Allylic Halogenation: Videos & Practice Problems

Allylic halogenation is a specific type of halogenation reaction that occurs in the presence of radical initiators, leading to the substitution of an allylic hydrogen with a halogen. To understand this process, it's essential to first review the traditional halogenation reaction involving diatomic halogens and alkenes. In a typical halogenation, the alkene reacts with a diatomic halogen (e.g., Cl₂ or Br₂) to form a bridged ion intermediate. This occurs when the pi bond of the alkene breaks, allowing one halogen atom to bond with the alkene while the other halogen atom carries away the electrons, resulting in a positively charged bridged ion. The second halogen then attacks the bridged ion, leading to the formation of an anti vicinal dihalide product, where the two halogens are on adjacent carbons but oriented in opposite directions.

In contrast, allylic halogenation occurs when a radical initiator, such as heat, UV light, or peroxides (e.g., R-O-R or H₂O₂), is present. This initiator facilitates the formation of radical halogens through a process called homolytic cleavage, where the diatomic halogen splits evenly to produce two radical halogen species. The key feature of allylic halogenation is that it targets the allylic position, which is the carbon adjacent to the double bond. During the reaction, one of the halogen radicals reacts with an allylic hydrogen, forming an allylic radical. This radical can then react with another diatomic halogen to regenerate the halogen radical, completing the cycle.

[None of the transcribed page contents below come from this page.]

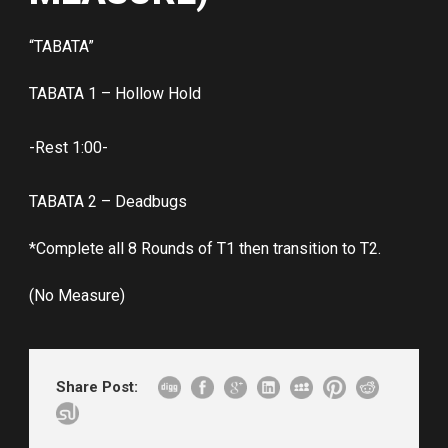
“TABATA”
TABATA 1 – Hollow Hold
-Rest 1:00-
TABATA 2 – Deadbugs
*Complete all 8 Rounds of T1 then transition to T2.
(No Measure)
Share Post: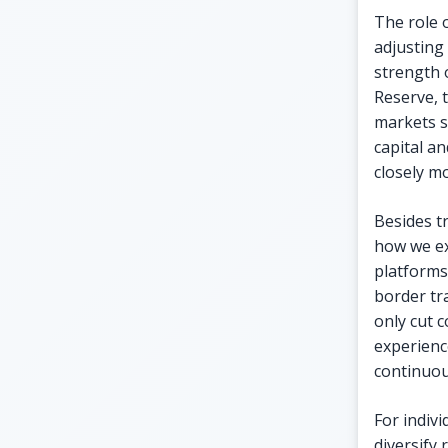
The role 
adjusting
strength o
Reserve, 
markets si
capital an
closely m
Besides t
how we ex
platforms
border tr
only cut c
experienc
continuou
For indiv
diversify 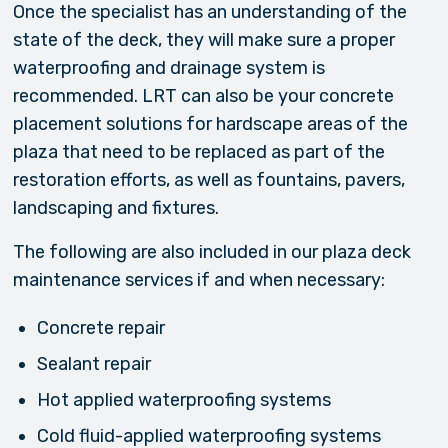
Once the specialist has an understanding of the
state of the deck, they will make sure a proper
waterproofing and drainage system is
recommended. LRT can also be your concrete
placement solutions for hardscape areas of the
plaza that need to be replaced as part of the
restoration efforts, as well as fountains, pavers,
landscaping and fixtures.
The following are also included in our plaza deck
maintenance services if and when necessary:
Concrete repair
Sealant repair
Hot applied waterproofing systems
Cold fluid-applied waterproofing systems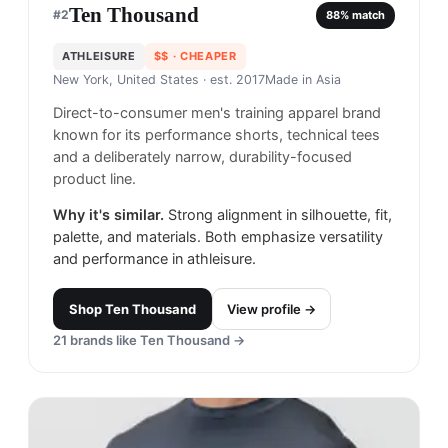
Ten Thousand
#
2
88
% match
ATHLEISURE
$$
· CHEAPER
New York, United States
· est. 2017
Made in
Asia
Direct-to-consumer men's training apparel brand
known for its performance shorts, technical tees
and a deliberately narrow, durability-focused
product line.
Why it's similar.
Strong alignment in silhouette, fit,
palette, and materials. Both emphasize versatility
and performance in athleisure.
Shop
Ten Thousand
View profile →
21
brands like
Ten Thousand
→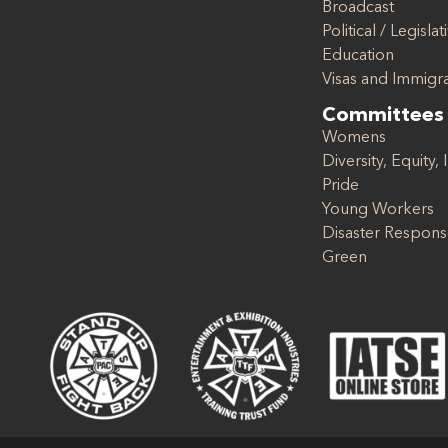
Broadcast
Political / Legislat
Education
Visas and Immigr
Committees
Womens
Diversity, Equity, 
Pride
Young Workers
Disaster Respon
Green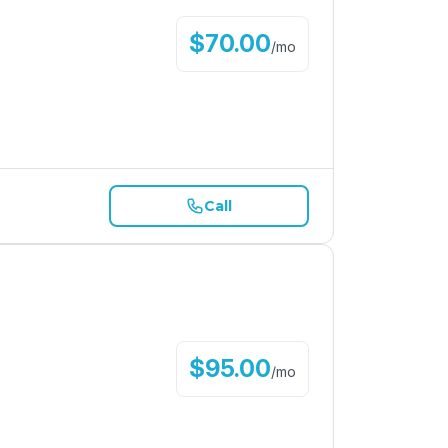
$
70.00
/
mo
Call
$
95.00
/
mo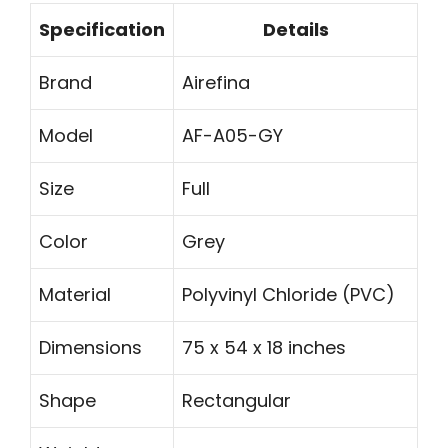
Specification
Details
Brand
Airefina
Model
AF-A05-GY
Size
Full
Color
Grey
Material
Polyvinyl Chloride (PVC)
Dimensions
75 x 54 x 18 inches
Shape
Rectangular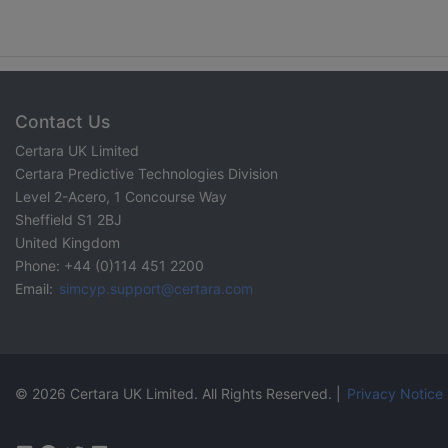
Contact Us
Certara UK Limited
Certara Predictive Technologies Division
Level 2-Acero, 1 Concourse Way
Sheffield S1 2BJ
United Kingdom
Phone: +44 (0)114 451 2200
Email:
simcyp.support@certara.com
© 2026 Certara UK Limited. All Rights Reserved. |
Privacy Notice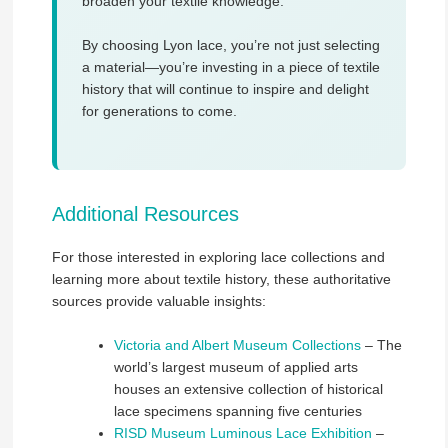
broaden your textile knowledge.
By choosing Lyon lace, you’re not just selecting
a material—you’re investing in a piece of textile
history that will continue to inspire and delight
for generations to come.
Additional Resources
For those interested in exploring lace collections and
learning more about textile history, these authoritative
sources provide valuable insights:
Victoria and Albert Museum Collections
– The
world’s largest museum of applied arts
houses an extensive collection of historical
lace specimens spanning five centuries
RISD Museum Luminous Lace Exhibition
–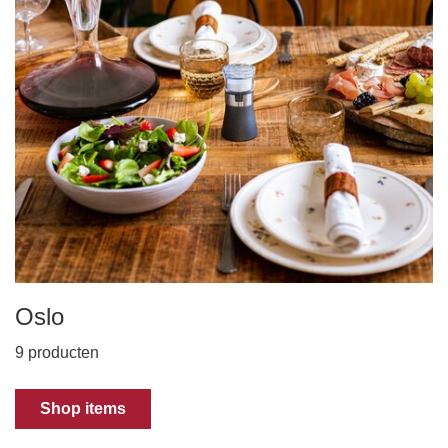
Oslo
9 producten
Shop items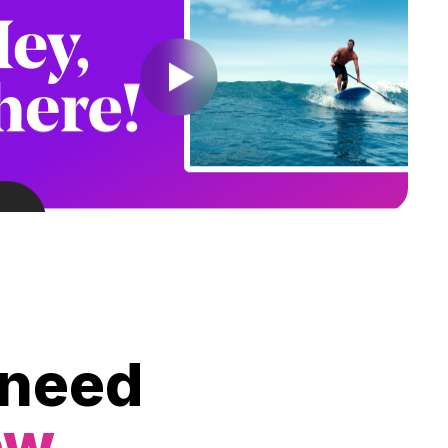
 need
ow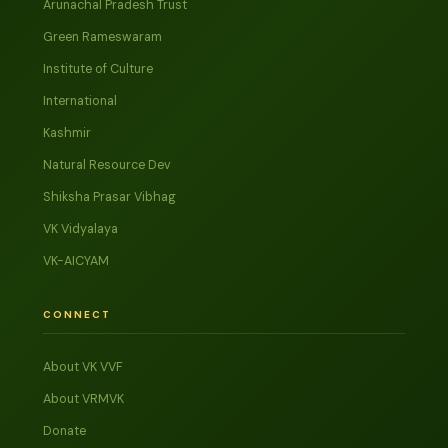
Arunachal Pradesh Trust
Green Rameswaram
Institute of Culture
International
Kashmir
Natural Resource Dev
Shiksha Prasar Vibhag
VK Vidyalaya
VK-AICYAM
CONNECT
About VK VVF
About VRMVK
Donate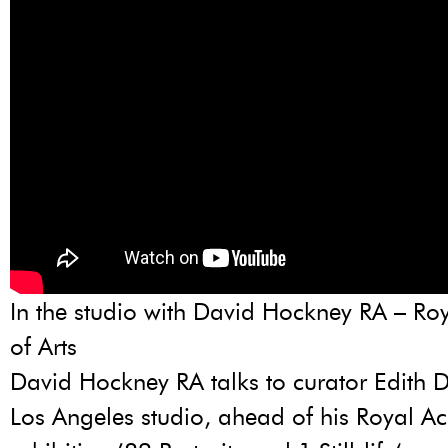
In the studio with David Hockney RA – R
of Arts
David Hockney RA talks to curator Edith D
Los Angeles studio, ahead of his Royal 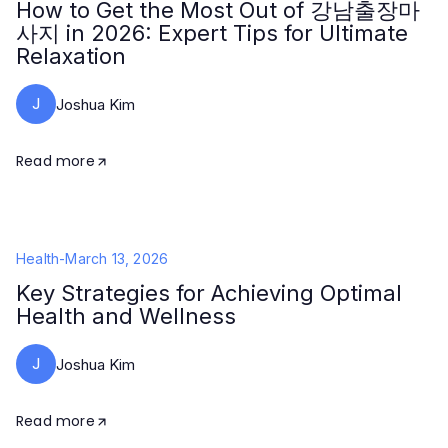
How to Get the Most Out of 강남출장마
사지 in 2026: Expert Tips for Ultimate
Relaxation
J
Joshua Kim
Read more
Health
-
March 13, 2026
Key Strategies for Achieving Optimal
Health and Wellness
J
Joshua Kim
Read more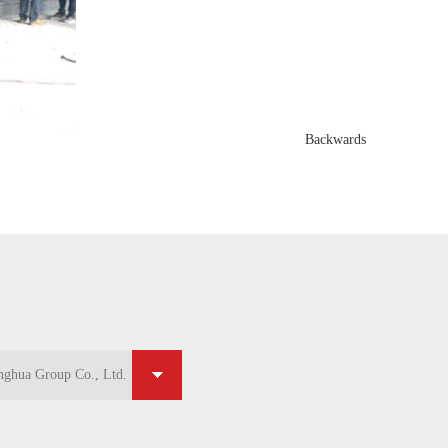
Backwards
ghua Group Co., Ltd.
ghua Group Co., Ltd.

The mechanism of allylic halogenation consists of three main steps: initiation, propagation, and termination. In the initiation step, the radical initiator causes the diatomic halogen to dissociate into two radicals. In the propagation step, one of these radicals reacts with the alkene, replacing an allylic hydrogen and forming an allylic radical. This radical then reacts with another halogen molecule to regenerate the halogen radical. Finally, in the termination step, the allylic radical and a halogen radical combine to form the final product, which is an allylic halide.

Overall, allylic halogenation is a valuable reaction in organic chemistry, allowing for the selective substitution of hydrogen atoms in allylic positions, leading to the formation of halogenated compounds that can be further utilized in various synthetic applications.

Allylic chlorination is a reaction that occurs when a double bond interacts with diatomic chlorine in the presence of a radical initiator, typically heat, specifically at around 400 degrees Celsius. This temperature is optimal for achieving good yields in the reaction. The process involves a three-step mechanism: initiation, propagation, and termination, which has been previously covered in general mechanisms.

During the propagation step, the formation of an allylic radical is crucial. It is important to note that this radical can undergo resonance, allowing it to stabilize and interact with chlorine in two different positions. This resonance means that when the radical is formed, it can resonate to adjacent carbon atoms, leading to the possibility of chlorination at both the original allylic position and the adjacent carbon. Consequently, this results in a mixture of products, where chlorine can be added to either the first or third carbon of the allylic system.

For clarity, when drawing the products of allylic chlorination, it is essential to include both potential products, as the reaction can yield chlorine at both positions. While one product may be more stable than the other, for the purposes of this discussion, both products are considered equally likely, and no distinction is made between major and minor products. Always remember to illustrate the resonance structure during the propagation step to accurately represent the reaction's dynamics.

Allylic bromination is a specific type of allylic halogenation that utilizes N-bromosuccinimide (NBS) as a source of bromine. This method is preferred over using bromine (Br₂) because NBS provides a controlled amount of bromine, minimizing the formation of unwanted dihalide products. The presence of a radical initiator, such as heat or light, is crucial for this reaction, as it promotes the formation of allylic radicals rather than leading to excessive addition reactions.

The mechanism of allylic bromination begins with an initiation step where NBS generates a bromine radical. Unlike Br₂, which produces two bromine radicals upon dissociation, NBS produces only one, resulting in a less reactive environment towards the double bond. This reduced reactivity is beneficial as it decreases the likelihood of unwanted addition products.

During the propagation step, the allylic radical formed can undergo resonance, allowing for the formation of multiple products. It is essential to draw the resonance structures to accurately depict the possible outcomes of the reaction. The bromine can add to the original allylic position or to the position where the radical has resonated, leading to a mixture of products. This characteristic of resonance in allylic bromination highlights the complexity and variability of the reaction outcomes, emphasizing the importance of considering all possible resonance forms when predicting products.

In summary, allylic bromination using NBS is a strategic approach to achieve selective bromination at allylic sites, leveraging the unique properties of radicals and resonance to produce a variety of products while minimizing undesired byproducts.